Je me sens importante pour toi et c’est du bonbon sur mon coeur !
Je t’aime très fort !
K
Rendez-vous hebdomadaires !! parce que toi Karo tu enjolives nos lectures
)
avril 6th, 2006 at 5:26 pmGAËNA - ça prend un grand coeur pour en reconnaître un autre. Merci donc à toi grand coeur pour ton message du ciel…
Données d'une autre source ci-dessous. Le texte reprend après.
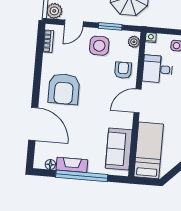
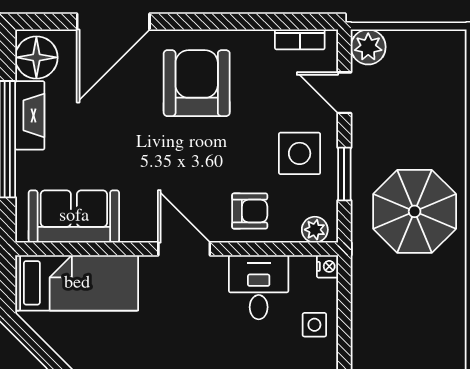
armchair: (64, 89) -> (197, 83), turned 90
floor lamp: (50, 165) -> (36, 57), width x1.89, depth x1.89

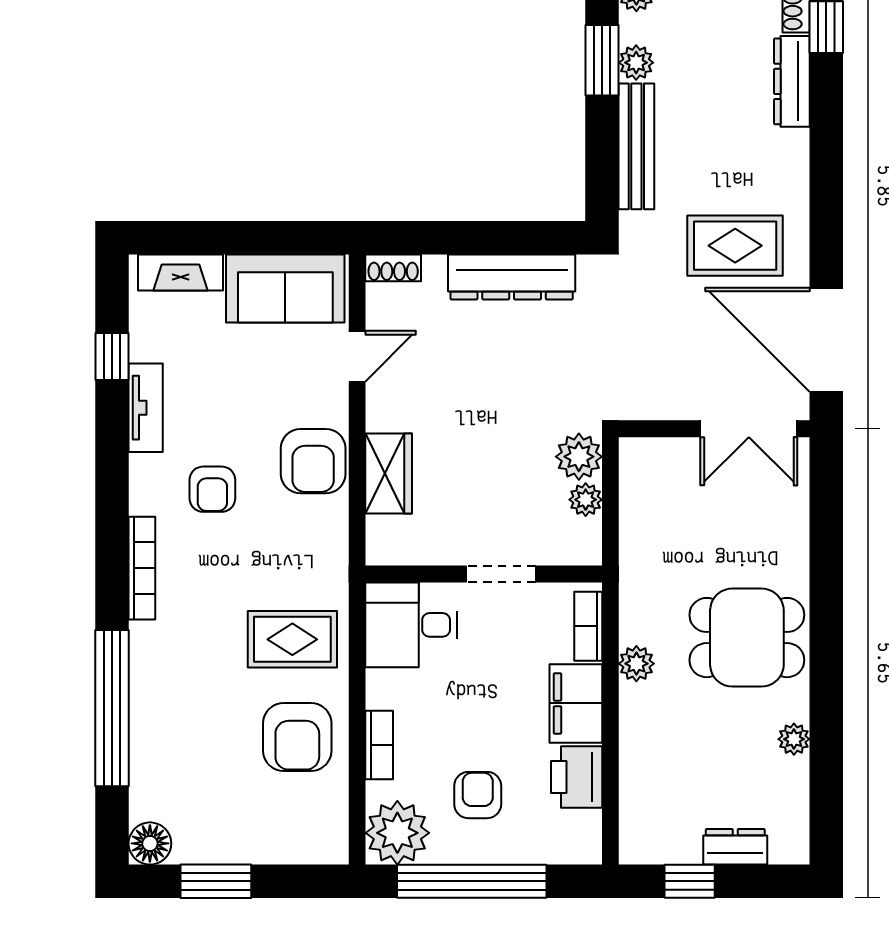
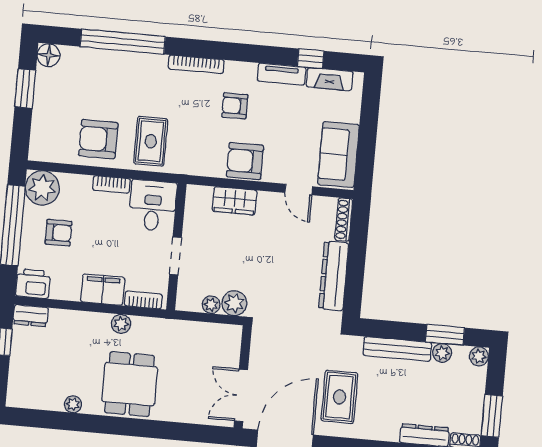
shoe rack: (393, 268) -> (344, 219), width x1.43
fireplace: (181, 272) -> (330, 79), moved, turned -90
bookcase: (379, 745) -> (111, 184), moved
printer: (577, 777) -> (33, 284), moved
dresser: (735, 847) -> (31, 316), moved, turned 90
K- good, good, good… on travaille en équipe
à recevoir et se reconnaître, à laisser entrer l’amour dedans. Du vrai bon, bonbon. Je t’aime aussi.
CÉDRIC - merci, tu me fais sourire:) de joie.
avril 7th, 2006 at 9:18 amHey Karo je viens de remaquer, est-ce ton trèfle chinois sur la photo du haut, celui du sous-sol et de la terre aride ? Si oui c’est une foutue belle image de la vie qui fleurit, han !
avril 7th, 2006 at 9:11 pmPour ce qui est de la photo du bas… wow ! M-A-G-N-I-F-I-Q-U-E !!
C’est beaucoup ces moment qui me font vibrer et qui me rappelle la beauté de la vie !
xox
K
Aye K! Bon sens de l’observation. En fait, c’est la cousine du trèfle chinois du sous-sol. Celui du sous-sol est plus petit car il a moins de lumière… mais il continue quand même de vivre et de grandir.
Quant à la photo du bas, c’est vrai qu’elle est magnifique. Quoi que sombre, elle dégage ce que tu nommes si bien : la beauté de la vie. J’avais d’ailleurs eu un plaisir immense avec mes deux trésors… et ça arrive à transpercer, même à travers une photo techniquement pas au point.